Dan Cleary. During his poetry set, Daniel Cleary shared his wisdom with poems which captured moments in time using clear, not too fancy language. His visions were very poignant, such as his attempt to save a "princess floating on the air of indecision." His art is one of subtlety delivered with a special grace. Within the subtleties are wonderful vantage points creating striking images in the mind's eye, such as how he turns "it upside down" in his poem about youth, "The Tree Climbers." Even though his Chicago jazz poem was accompanied by the fingersnapping of a white boy, the awesome language was filled with "rumbling traffic slow and fleet." Cleary is one of the few poets I know who can effectively pull off rhyme schemes without sounding stupid. He also is the master of the short, concise poem, as in the one about how a car alarm makes him feel like using a sledgehammer. It was a delight to hear some of the classics from his book, The Green Ribbon.

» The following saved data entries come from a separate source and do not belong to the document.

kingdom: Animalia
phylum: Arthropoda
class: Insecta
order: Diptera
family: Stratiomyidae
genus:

But let's not just ignore the fact that Cleary stutters his esses and effs when he reads, leaving us in suspense before he shows us a "solitary streetlamp." Dan Cleary has the ability to turn his way of speaking into a feat of magic, as he stands poised, reading from the page; as if waiting for "one tiny bit of sense" we sit on the edge of our seat as he struggles through--then suddenly: "in the air we felt a stirring change of mood." And the hint of any stutter vanishes as his singing voice appears from his heart straight out of his wide open mouth.

Dan Pearson. Dan Pearson, getting off to an awkward start (as Effie interrupted him as her friends showed up), and reading from a manilla envelope, was as totally whacky as his eyebrows, like a "penguin of death." Pearson has a smell for humor. His witty lines were well timed and nonsensical, at times spawning laughter, also at times missing the mark, as in "Ten Rules For The Novice Writer" (most of them having to do with a duck). Just when I thought I knew what the hell he was talking about, he threw in a live grenade. His poetry even has its own imaginary venue, "The Borderline Psychotic Café," where the "prices on the menu change six times before desert." And despite Cleary yammering away in the background and Godston taking off before Pearson's set began (don't the three Dans like each other?) and a beeping cell phone, Pearson's epic poem, which included the titles of every Alfred Hitchcock movie ever made, was a true gem, prompting laughter from even those at a distance, and leaving us "in suspense" as he searched for the lost second page to it, allowing a chance for the audience to heckle in delight, making his set all the more intimate. Dan Pearson's poetry set was fun.

After that, well, the booze got cracked open and a giant crowd partied until who knows what time. And I found out what was behind that big, sliding iron door. You want to know what it was? I bet you do. I'll never tell. I'm no gossip you know.